Let me go a step further in my requirement.
I work data migration projects.
At the beginning of a data migration project, we have something called
a data mapping which expresses
how a program might operate source data in order to produce target
data.
This is usually done in plain english with spreadsheet support.
The mapping process itself is complex, error-prone.
But the main issue is that of the slowness.
Business users define the mapping, developers code, and one week
later, business users get the data back,
and usually we need to do one more loop because
- developers did not capture the mapping intend
- business users missed something
What I think would be a better approach would be to accelerate the
loop by giving business users
means to express the mapping simply.
As they do not practice SQL, the simple way is to go with examples.
So, in my idea, business users give some example of source data, and
target data
and a 'program' interactively would tell them :
- here's the query or queries
- here's the program explanation (in planin english).
We don't need too much data as input is manually filled.
But we need something clever that would find the mapping.
It's not exactly "query by example", it's more a query discovery.
From a technical stand point, the program would be 2 fold :
- first, given the source tables and target table primary keys, find
the query that when applied to the source keys
give the same target key.
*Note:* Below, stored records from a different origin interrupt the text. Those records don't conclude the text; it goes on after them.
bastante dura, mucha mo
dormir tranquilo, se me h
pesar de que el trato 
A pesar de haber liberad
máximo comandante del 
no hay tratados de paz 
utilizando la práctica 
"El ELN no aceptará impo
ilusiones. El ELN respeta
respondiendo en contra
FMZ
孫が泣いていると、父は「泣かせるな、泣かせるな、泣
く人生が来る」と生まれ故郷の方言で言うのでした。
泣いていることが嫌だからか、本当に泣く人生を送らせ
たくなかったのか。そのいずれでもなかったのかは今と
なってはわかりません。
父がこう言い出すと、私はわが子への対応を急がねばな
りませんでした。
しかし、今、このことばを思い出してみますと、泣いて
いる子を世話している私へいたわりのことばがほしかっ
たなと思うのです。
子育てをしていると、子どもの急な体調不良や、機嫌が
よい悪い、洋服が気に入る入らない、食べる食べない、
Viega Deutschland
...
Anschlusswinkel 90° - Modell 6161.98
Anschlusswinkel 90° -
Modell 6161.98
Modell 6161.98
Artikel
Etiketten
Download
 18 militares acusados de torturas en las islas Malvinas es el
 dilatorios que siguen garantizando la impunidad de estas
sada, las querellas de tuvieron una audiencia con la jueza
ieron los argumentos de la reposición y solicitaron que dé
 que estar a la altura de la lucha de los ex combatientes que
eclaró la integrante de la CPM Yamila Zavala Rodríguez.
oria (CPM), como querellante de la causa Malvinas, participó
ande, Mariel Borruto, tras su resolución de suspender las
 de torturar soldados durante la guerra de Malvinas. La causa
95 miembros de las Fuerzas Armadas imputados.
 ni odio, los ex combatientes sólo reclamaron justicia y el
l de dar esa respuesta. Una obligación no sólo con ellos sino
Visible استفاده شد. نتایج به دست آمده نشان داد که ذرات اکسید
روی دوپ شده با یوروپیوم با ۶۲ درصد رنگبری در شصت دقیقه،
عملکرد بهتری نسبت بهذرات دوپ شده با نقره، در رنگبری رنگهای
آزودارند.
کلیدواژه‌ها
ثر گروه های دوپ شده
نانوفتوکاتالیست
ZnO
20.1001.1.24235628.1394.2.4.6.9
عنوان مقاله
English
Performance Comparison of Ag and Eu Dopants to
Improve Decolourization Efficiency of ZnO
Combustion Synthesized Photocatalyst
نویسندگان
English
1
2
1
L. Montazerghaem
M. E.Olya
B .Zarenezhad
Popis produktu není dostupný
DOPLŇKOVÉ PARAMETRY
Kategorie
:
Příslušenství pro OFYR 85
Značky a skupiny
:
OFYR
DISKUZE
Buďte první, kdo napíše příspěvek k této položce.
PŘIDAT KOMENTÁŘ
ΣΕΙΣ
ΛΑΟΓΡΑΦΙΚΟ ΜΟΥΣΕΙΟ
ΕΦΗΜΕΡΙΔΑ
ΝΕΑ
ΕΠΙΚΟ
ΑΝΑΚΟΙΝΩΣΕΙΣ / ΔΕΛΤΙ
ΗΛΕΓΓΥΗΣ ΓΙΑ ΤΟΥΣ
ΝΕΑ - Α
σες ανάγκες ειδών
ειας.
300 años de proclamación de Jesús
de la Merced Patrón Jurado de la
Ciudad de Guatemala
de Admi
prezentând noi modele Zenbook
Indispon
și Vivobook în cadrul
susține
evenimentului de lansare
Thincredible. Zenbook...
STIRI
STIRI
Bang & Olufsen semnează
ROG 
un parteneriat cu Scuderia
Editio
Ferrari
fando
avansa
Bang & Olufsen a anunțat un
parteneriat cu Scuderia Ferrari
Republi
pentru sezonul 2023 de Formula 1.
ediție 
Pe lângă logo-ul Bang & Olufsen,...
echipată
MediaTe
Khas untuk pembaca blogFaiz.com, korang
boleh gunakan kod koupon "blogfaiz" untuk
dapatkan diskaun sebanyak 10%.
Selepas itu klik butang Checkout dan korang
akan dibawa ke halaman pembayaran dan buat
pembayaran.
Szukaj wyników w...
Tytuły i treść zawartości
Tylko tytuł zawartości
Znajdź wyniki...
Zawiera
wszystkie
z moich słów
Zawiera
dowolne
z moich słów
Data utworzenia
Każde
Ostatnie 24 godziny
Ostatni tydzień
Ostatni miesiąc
This is important because, most of the
time, the scalar mapping is simple (e.g : concat firstname and
lastname) bu the vectorial mapping,i.e rowset-based, is not (e.g :
what joins are applied, what group bys, what transpositions, pivot ?)
- next, find the scalar mappings, that is the transformations to apply
on a row-based level( not rowset level).
Moreover, we have some kind of tree to explore.
The initial state is (source1, source2, ..., sourcen, metadata), where
- source1 ... are example tables
- meta defines the sources metadata (mainly discovered keys and fkeys)
We have transitions between states :
- we can apply joins
- group bys
by iterating the subkeys and th different relationships
Finally, we have a stop condition, either we found the target keys or
we have iterated too much (like in recursive breadth first search).
Is this a typical prolog problem ?